> _What you should do_
In the answer, give the entries below exactly, from the first line through the line with "麻酱为啥不用工作也有饭吃啊", with every picture omitted.

· · · ·

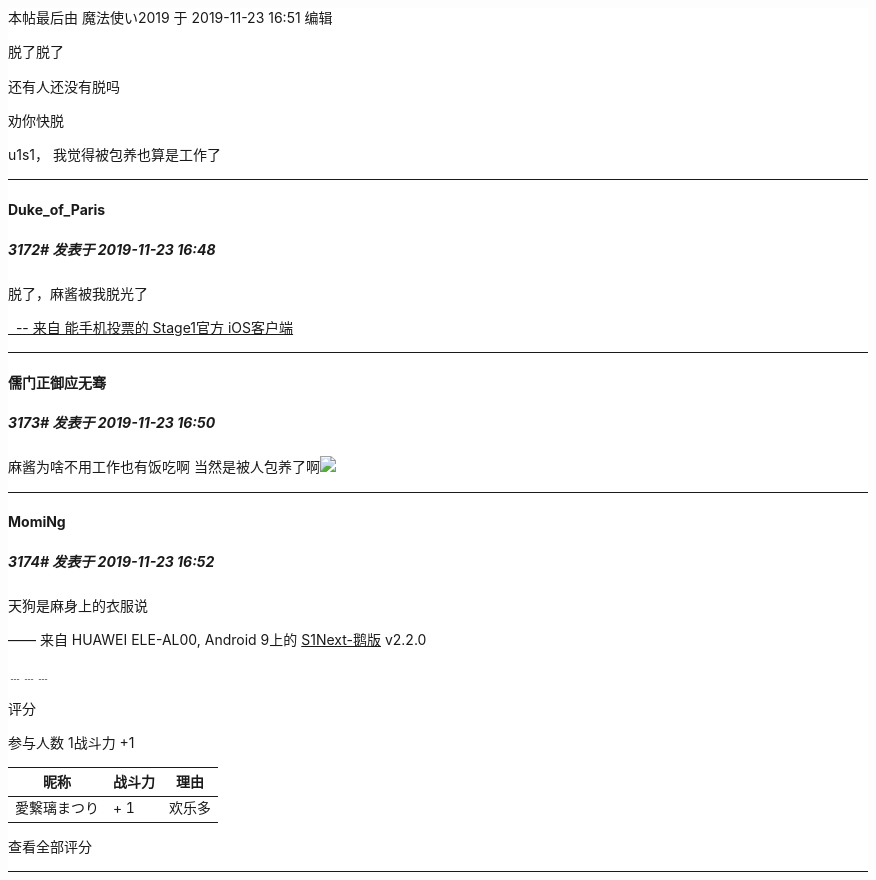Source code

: 
 本帖最后由 魔法使い2019 于 2019-11-23 16:51 编辑 

脱了脱了

还有人还没有脱吗

劝你快脱


u1s1， 我觉得被包养也算是工作了


-----

####  Duke_of_Paris  
##### 3172#       发表于 2019-11-23 16:48


脱了，麻酱被我脱光了

[  -- 来自 能手机投票的 Stage1官方 iOS客户端](https://itunes.apple.com/fi/app/saraba1st/id1221237470?mt=8)


-----

####  儒门正御应无骞  
##### 3173#       发表于 2019-11-23 16:50


麻酱为啥不用工作也有饭吃啊
当然是被人包养了啊<img src="https://static.saraba1st.com/image/smiley/face2017/139.png" referrerpolicy="no-referrer">


-----

####  MomiNg  
##### 3174#       发表于 2019-11-23 16:52


天狗是麻身上的衣服说

—— 来自 HUAWEI ELE-AL00, Android 9上的 [S1Next-鹅版](https://github.com/ykrank/S1-Next/releases) v2.2.0


﹍﹍﹍

评分


 参与人数 1战斗力 +1

|昵称|战斗力|理由|
|----|---|---|
| 愛繋璃まつり| + 1|欢乐多|


查看全部评分


-----
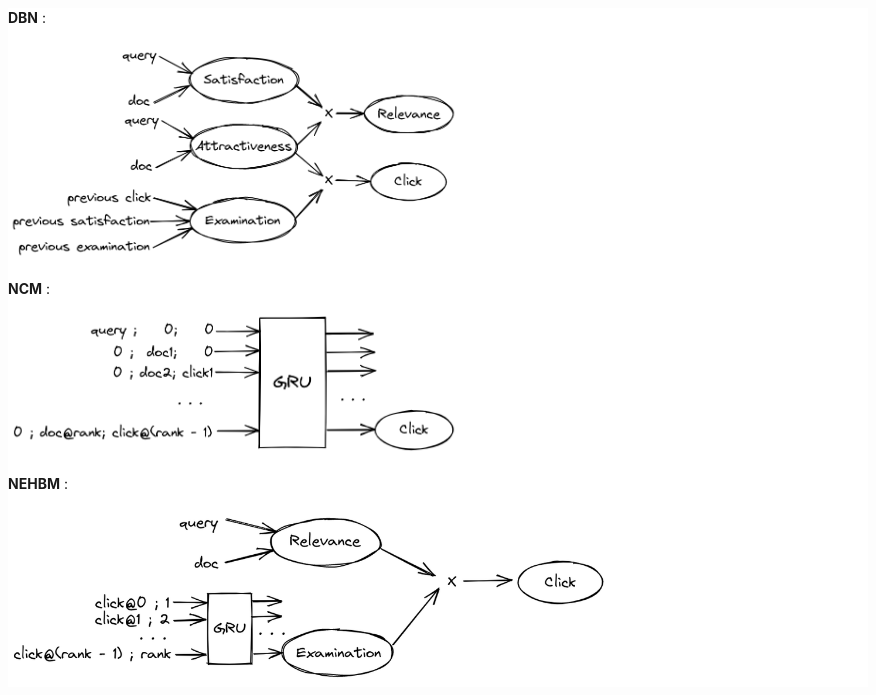 **DBN** : 

<img src="./figs/DBN.png" width="450" >

**NCM** : 

<img src="./figs/NCM.png" width="450" >

**NEHBM** : 

<img src="./figs/NEHBM.png" width="600" >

· · · ·

> _Output of the exercise_
Source code

: 
 本帖最后由 魔法使い2019 于 2019-11-23 16:51 编辑 

脱了脱了

还有人还没有脱吗

劝你快脱


u1s1， 我觉得被包养也算是工作了


-----

####  Duke_of_Paris  
##### 3172#       发表于 2019-11-23 16:48


脱了，麻酱被我脱光了

[  -- 来自 能手机投票的 Stage1官方 iOS客户端](https://itunes.apple.com/fi/app/saraba1st/id1221237470?mt=8)


-----

####  儒门正御应无骞  
##### 3173#       发表于 2019-11-23 16:50


麻酱为啥不用工作也有饭吃啊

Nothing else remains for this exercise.